Für Einkäufer und Supply Chain Manager ist dies eine herausfordernde Situation, auch weil sich die Verfügbarkeiten und Preise täglich ändern. Von einer planbaren und zuverlässig vorhersehbaren Verfügbarkeit können sie nicht mehr ausgehen. In den „Verhandlungen“ mit den Lieferanten geht es seit Monaten fast nur noch darum, wann und welche Mengen der Vorprodukte und Materialien wieder verfügbar sein werden, oder wo man diese überhaupt noch herbekommen kann.

Die derzeitigen Versorgungsprobleme hängen auch mit den unzureichenden Logistikkapazitäten zusammen. In China könnte sich die Lage schrittweise normalisieren, auch wenn die Häfen teils noch überlastet sind und Berichten aus der Praxis zufolge bisweilen einem Abnehmer Containerkapazität vor der Nase weggeschnappt wird, weil jemand anderes 1000 Dollar mehr zu bezahlen bereit ist. Anders ist es in Europa. Die Häfen beispielsweise in Antwerpen und Rotterdam sind verstopft. Zusätzlich fallen dort auch häufig Kräne mit technischen Problemen aus. Die gesamte Transportschiene entlang des Rheins von den Niederlanden über Deutschland nach Italien steht weiterhin stark unter Druck, klagen etwa Vertreter der chemischen Industrie. Hinzu komme in vielen Ländern der Welt ein Mangel an Lkw-Fahrern, vor allem auch in den USA. Vor diesem Hintergrund sei nicht absehbar, dass die Frachtraten sinken.
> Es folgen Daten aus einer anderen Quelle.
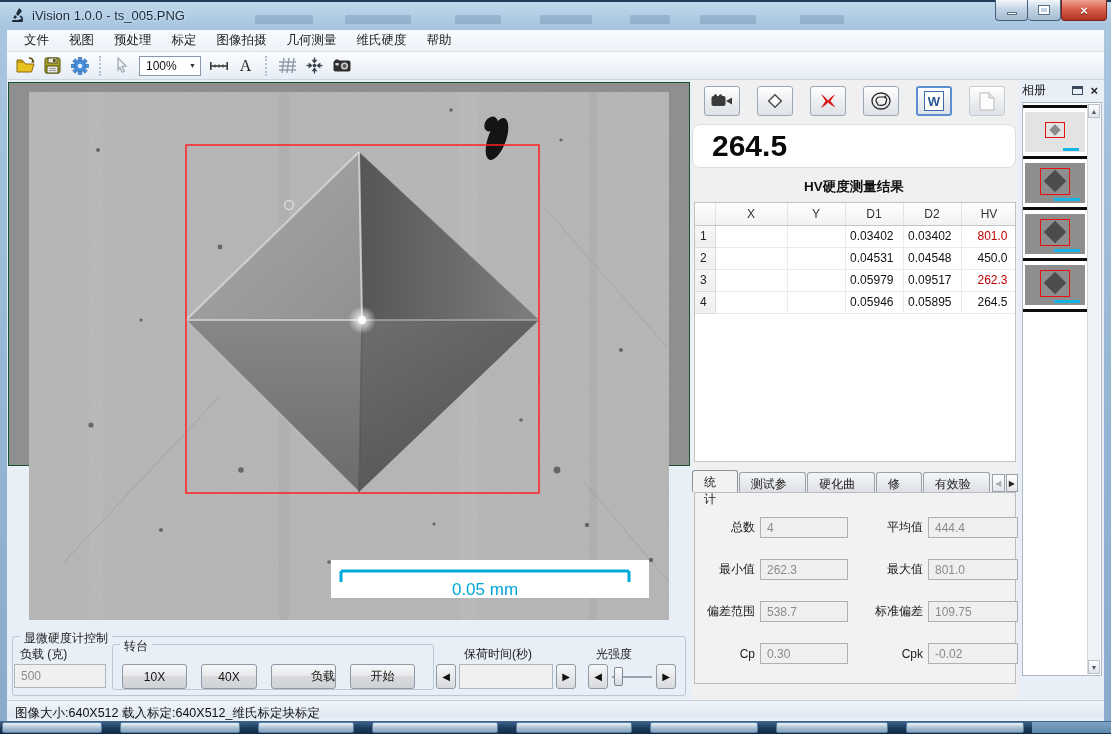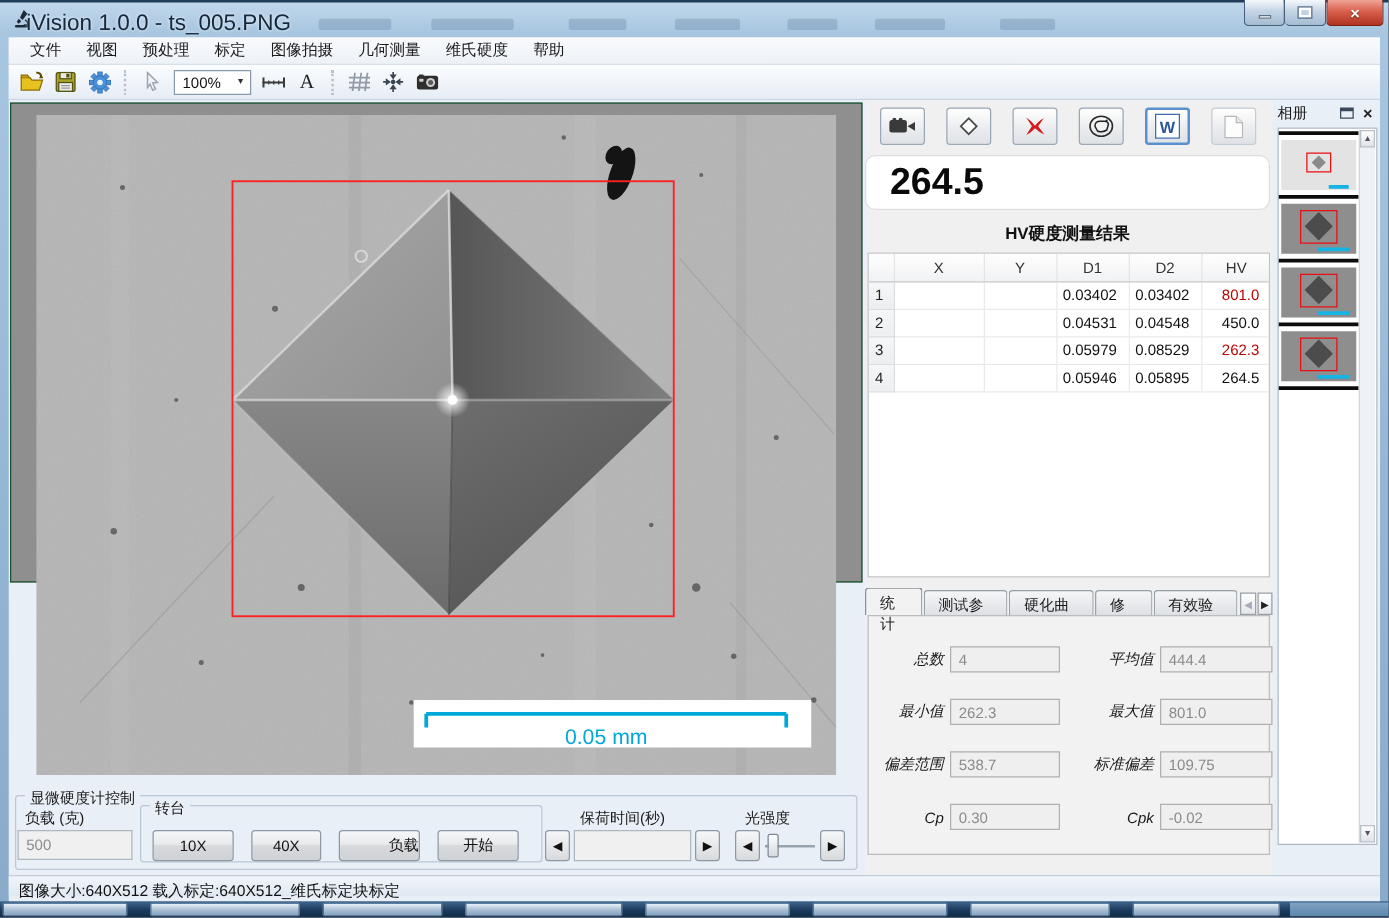--- a/index.html
+++ b/index.html
@@ -6,21 +6,21 @@
   *{box-sizing:border-box;}
   .window{position:relative;width:1111px;height:734px;overflow:hidden;
     font-family:"Liberation Sans","DejaVu Sans",sans-serif;
     background:linear-gradient(180deg,#c2d8ec 0%,#a8c6e0 26px,#93b4d2 60%,#89abc9 100%);}
   .edge-top{position:absolute;top:0;left:0;right:0;height:2px;background:#203c58;}
 
   
   .titlebar{position:absolute;top:2px;left:0;right:0;height:28px;}
   .ghost{position:absolute;top:13px;height:9px;border-radius:2px;background:rgba(55,80,120,.20);}
   .app-icon{position:absolute;left:10px;top:5px;width:16px;height:16px;}
-  .title-text{position:absolute;left:21px;top:6px;font-size:18px;color:#16283c;text-shadow:0 0 3px rgba(255,255,255,.8);}
+  .title-text{position:absolute;left:32px;top:6px;font-size:13px;color:#16283c;text-shadow:0 0 3px rgba(255,255,255,.8);}
   .caption-buttons{position:absolute;right:4px;top:-2px;height:21px;display:flex;}
   .cap-btn{height:21px;border:1px solid #46607c;border-top:none;border-radius:0 0 4px 4px;
     background:linear-gradient(#f4f8fb,#c4d4e4 45%,#a4bcd2);display:flex;align-items:center;justify-content:center;}
   .cap-btn.minb{width:33px;}.cap-btn.maxb{width:33px;border-left:none;}
   .cap-btn.closeb{width:46px;background:linear-gradient(#f0a496,#d8604c 45%,#b03422);border-color:#7c2314;}
   .glyph-min{width:10px;height:3px;background:#fff;border:1px solid #5a7288;margin-top:6px;}
   .glyph-max{width:10px;height:8px;border:2px solid #fff;outline:1px solid #5a7288;background:transparent;}
   .glyph-close{color:#fff;font-size:13px;font-weight:bold;text-shadow:0 1px 1px #601408;}
 
   
@@ -82,21 +82,21 @@
   .tabbar{position:absolute;left:0;top:390px;width:326px;height:22px;display:flex;align-items:flex-end;}
   .tab{padding:3px 11px 3px;font-size:12px;color:#1a1a1a;background:linear-gradient(#f5f6f8,#dde0e4);
     border:1px solid #98a0a8;border-bottom:none;border-radius:3px 3px 0 0;margin-right:1px;height:20px;}
   .tab.active{background:#f2f2f2;height:22px;position:relative;z-index:2;border-color:#8a929a;}
   .tab-scroll{width:13px;height:18px;border:1px solid #98a0a8;background:linear-gradient(#fff,#e4e6ea);
     font-size:8px;color:#222;padding:0;margin-left:1px;}
   .tab-scroll.dim{color:#aab;}
   .tab-pane{position:absolute;left:2px;top:412px;width:322px;height:192px;background:#f2f2f2;border:1px solid #bcbcbc;}
   .stats-grid{display:grid;grid-template-columns:58px 88px 70px 90px;column-gap:5px;row-gap:21px;
     padding:24px 6px 0 2px;align-items:center;font-size:12px;}
-  .stat-label{text-align:right;color:#1a1a1a;white-space:nowrap;font-style:italic;}
+  .stat-label{text-align:right;color:#1a1a1a;white-space:nowrap;}
   .stat-input{height:21px;border:1px solid #b0b0b0;background:#efefef;color:#8a8a8a;font-size:12px;
     padding:0 6px;width:100%;font-family:inherit;}
 
   
   .album{position:absolute;left:1013px;top:50px;width:84px;height:618px;background:#e9eff7;}
   .album-header{position:absolute;top:0;left:2px;right:2px;height:20px;display:flex;align-items:center;font-size:12px;color:#1a1a1a;}
   .album-header .sp{flex:1;}
   .float-icon{width:11px;height:9px;border:1px solid #3a4a5c;border-top:3px solid #3a4a5c;margin-right:7px;}
   .album-close{font-size:13px;font-weight:bold;color:#222;margin-right:4px;line-height:1;}
   .album-body{position:absolute;left:2px;top:22px;width:80px;height:574px;background:#fff;border:1px solid #aeb8c2;}
@@ -464,21 +464,21 @@
                 <td></td>
                 <td>0.04531</td>
                 <td>0.04548</td>
                 <td>450.0</td>
               </tr>
               <tr>
                 <th>3</th>
                 <td></td>
                 <td></td>
                 <td>0.05979</td>
-                <td>0.08529</td>
+                <td>0.09517</td>
                 <td class="alarm">262.3</td>
               </tr>
               <tr>
                 <th>4</th>
                 <td></td>
                 <td></td>
                 <td>0.05946</td>
                 <td>0.05895</td>
                 <td>264.5</td>
               </tr>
Darüber hinaus droht ein weiteres, sehr ernst zu nehmendes Risiko: Cyberattacken auf die Lieferketten. Hier sind Lösungen bisher Fehlanzeige.
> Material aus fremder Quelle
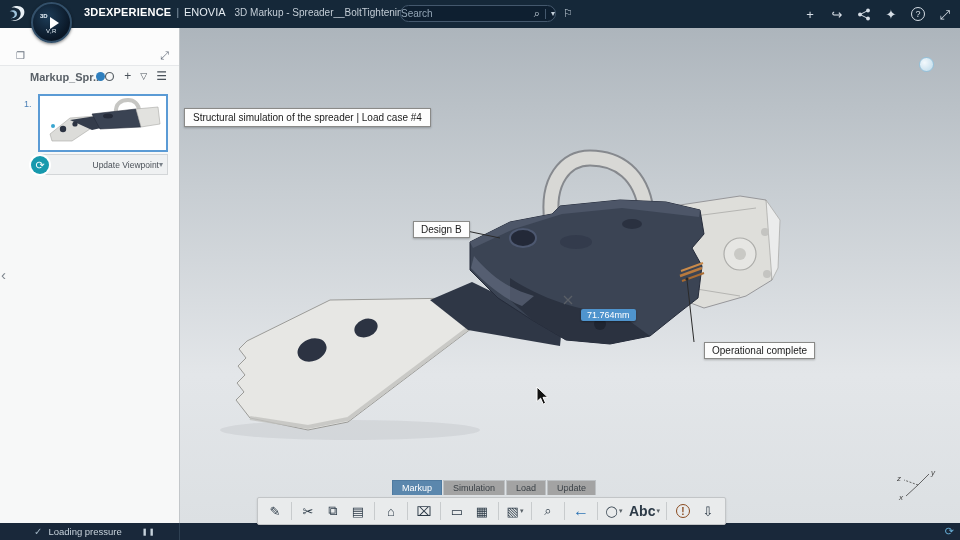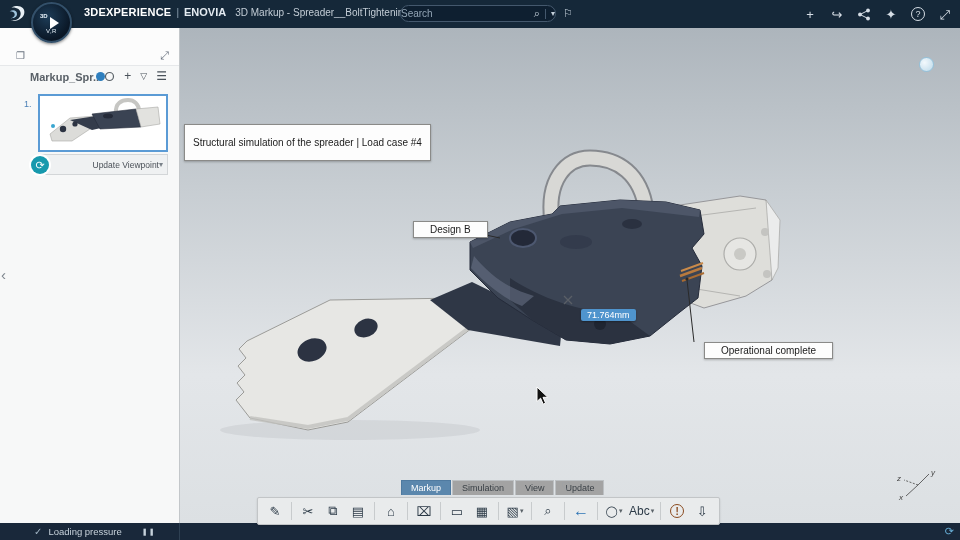--- a/index.html
+++ b/index.html
@@ -11,21 +11,21 @@
   #logo{position:absolute;left:6px;top:3px;width:22px;height:22px}
   #compass{position:absolute;left:31px;top:2px;width:41px;height:41px;border-radius:50%;
     background:radial-gradient(circle at 40% 35%,#1d3c57,#0a1726 70%);border:2px solid #33506a;z-index:7;
     box-shadow:0 1px 3px rgba(0,0,0,.5);color:#e8f2fa;font-size:6px}
   #compass .c-top{position:absolute;left:7px;top:9px;font-weight:bold}
   #compass .c-bottom{position:absolute;left:13px;bottom:7px;letter-spacing:.5px}
   #compass .play{position:absolute;left:17px;top:13px;width:0;height:0;border-left:9px solid #fff;border-top:6px solid transparent;border-bottom:6px solid transparent}
   #brand-area{position:absolute;left:84px;top:0;height:24px;display:flex;align-items:center;gap:5px;font-size:10px;white-space:nowrap}
   .brand{font-weight:bold;font-size:11px;color:#fff;letter-spacing:.2px}
   .brand-sep{color:#8fa2b3}
-  .app{font-weight:bold;color:#e4ebf1;font-size:11px}
+  .app{font-weight:normal;color:#e4ebf1;font-size:11px}
   .doc{color:#c3cdd6;margin-left:4px}
   .tb-chev{color:#9fb0c0;font-size:9px;margin-left:2px}
   #searchbox{position:absolute;left:400px;top:5px;width:156px;height:17px;background:#0e1f30;border:1px solid #44586d;border-radius:9px;display:flex;align-items:center;padding:0 0;gap:5px}
   #searchbox input{flex:1;background:transparent;border:none;outline:none;color:#cfd9e2;font-size:10px;font-family:"Liberation Sans",sans-serif;min-width:0}
   #searchbox input::placeholder{color:#93a5b5}
   .sb-sep{width:1px;height:10px;background:#44586d}
   .sb-ic{color:#c4d0da;font-size:11px;line-height:1}
   #tag-icon{position:absolute;left:563px;top:7px;color:#c4d0da;font-size:11px}
   #topbar-right{position:absolute;right:8px;top:0;height:28px;display:flex;align-items:center;gap:13px}
   .tr-ic{color:#d6dee6;font-size:13px;line-height:1;text-align:center;min-width:14px;cursor:default}
@@ -43,41 +43,41 @@
   .thumb{position:absolute;left:38px;top:66px;width:130px;height:58px;background:#fff;border:2px solid #5b9bd5}
   .uvp{position:absolute;left:38px;top:126px;width:130px;height:21px;background:#eff1f2;border:1px solid #d3d6d8;display:flex;align-items:center}
   .uvp-circle{position:absolute;left:-8px;top:1px;width:18px;height:18px;border-radius:50%;background:#1799ad;color:#fff;font-size:11px;display:flex;align-items:center;justify-content:center;box-shadow:0 0 0 2px #fff}
   .uvp-label{flex:1;text-align:right;font-size:8.5px;color:#4a5058;padding-left:10px}
   .uvp-chev{font-size:8px;color:#7a828a;margin-right:4px}
   #collapse-left{position:absolute;left:1px;top:266px;font-size:15px;color:#7d858d;z-index:4}
 
   
   #viewport{position:absolute;left:180px;top:28px;width:780px;height:495px;background:linear-gradient(180deg,#adb5bc 0%,#c7cdd2 32%,#e3e6e9 70%,#dce0e3 100%);overflow:hidden}
   #model-svg{position:absolute;left:0;top:0}
-  .vlabel{position:absolute;background:#fdfdfd;border:1px solid #8a8a88;color:#1a1a1a;font-size:10px;padding:2px 16px;white-space:nowrap;box-shadow:0 1px 2px rgba(0,0,0,.25)}
-  #scene-label{left:4px;top:96px;padding:12px 8px}
+  .vlabel{position:absolute;background:#fdfdfd;border:1px solid #8a8a88;color:#1a1a1a;font-size:10px;padding:2px 7px;white-space:nowrap;box-shadow:0 1px 2px rgba(0,0,0,.25)}
+  #scene-label{left:4px;top:80px;padding:3px 8px}
   #design-label{left:233px;top:193px}
   #pressure-label{left:524px;top:314px}
   #measure-tip{position:absolute;left:401px;top:281px;background:#4f94cd;color:#fff;font-size:9px;padding:1px 6px;border-radius:2px;box-shadow:0 1px 2px rgba(0,0,0,.3)}
   #vp-bubble{position:absolute;right:26px;top:29px;width:15px;height:15px;border-radius:50%;background:radial-gradient(circle at 35% 35%,#f3f9fc,#bcd9ea);border:1px solid #93c2dc}
   #axis-triad{position:absolute;right:22px;bottom:22px}
   #cursor{position:absolute;left:356px;top:358px}
 
   
-  #tabs-row{position:absolute;left:401px;top:480px;height:15px;display:flex;z-index:3}
+  #tabs-row{position:absolute;left:392px;top:480px;height:15px;display:flex;z-index:3}
   .rtab{font-size:9px;padding:2px 9px 2px;margin-right:1px;background:#a3a3a3;color:#3a4046;border:1px solid #bcc0c3;border-bottom:none}
   .rtab.active{background:#5b87ad;color:#fff;border-color:#4f7aa0}
   #heart{position:absolute;left:561px;top:480px;font-size:11px;color:#9aa1a8;z-index:3}
   #toolbar{position:absolute;left:257px;top:497px;height:28px;background:#e9ebec;border:1px solid #c2c5c7;border-radius:2px;display:flex;align-items:center;padding:0 5px;gap:1px;z-index:3;box-shadow:0 1px 2px rgba(0,0,0,.15)}
   .tbtn{height:24px;min-width:24px;border:none;background:transparent;display:flex;align-items:center;justify-content:center;font-size:13px;color:#2c3a47;font-family:"Liberation Sans",sans-serif;padding:0 2px}
   .tbtn .dd{font-size:7px;color:#5a6268;margin-left:1px}
   .tsep{width:1px;height:18px;background:#c8cbcd;margin:0 3px}
   .tbtn.blue{color:#2e74b5;font-size:16px;font-weight:bold}
   .tbtn.warn .g{width:14px;height:14px;border:1.5px solid #8a4a1f;border-radius:50%;color:#8a4a1f;font-size:10px;font-weight:bold;display:flex;align-items:center;justify-content:center}
-  .tbtn .abc{font-size:12px;font-weight:normal}
+  .tbtn .abc{font-size:14px;font-weight:bold}
 
   
   #statusbar{position:absolute;left:0;bottom:0;width:960px;height:17px;background:#19283a;color:#c7d2db;display:flex;align-items:center;font-size:9.5px}
   #status-left{width:180px;height:100%;display:flex;align-items:center;padding-left:34px;border-right:1px solid #2e4052;gap:6px}
   .check{color:#9fb3c2;font-size:10px}
   .pause{font-size:7px;letter-spacing:1px;margin-left:14px;color:#c7d2db}
   #status-swirl{position:absolute;right:6px;top:2px;color:#6ab4dd;font-size:11px}
 </style>
 </head>
 <body>
@@ -222,21 +222,21 @@
   </svg>
 
   <svg id="cursor" width="14" height="20" viewBox="0 0 14 20">
     <path d="M1,1 L1,15.5 L4.6,12.2 L7.2,18.2 L9.6,17.1 L7,11.3 L11.8,11.3 Z" fill="#111" stroke="#fff" stroke-width="1"></path>
   </svg>
 </div>
 
 <div id="tabs-row">
   <span class="rtab active">Markup</span>
   <span class="rtab">Simulation</span>
-  <span class="rtab">View</span>
+  <span class="rtab">Load</span>
   <span class="rtab">Update</span>
 </div>
 <span id="heart">♡</span>
 
 <div id="toolbar">
   <button class="tbtn">
       <span class="g">✎</span>
     </button>
   <span class="tsep"></span>
   <button class="tbtn">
Robuste Lieferketten sind gefragt

Nicht nur die Einkäufer und Supply Chain Manager stehen auch im Jahre 2022 wieder vor einem herausfordernden Jahr. Resilienz und Agilität, gepaart mit Unsicherheitskompetenz (Fähigkeit zum Umgang mit unsicheren Verhältnissen) werden bei den Entscheidungsträgern in den Unternehmen zur unverzichtbaren Schlüsselkompetenz. Die Unternehmen stellen nach den Pandemieerfahrungen ihre Lieferketten neu auf. Dabei ist eine Relokalisierung im großen Stil nicht zu erwarten. Es müssen aber Lieferketten aufgebaut werden, die auch unter erschwerten Bedingungen robust sind. Statt ‚just in time‘ und Single Sourcing bedarf es mehr ‚just in case‘ und Multiple Sourcing, um im Falle eines Falles genügend Alternativen zu haben. Ohne kooperatives Lieferantenmanagement ist alles nichts.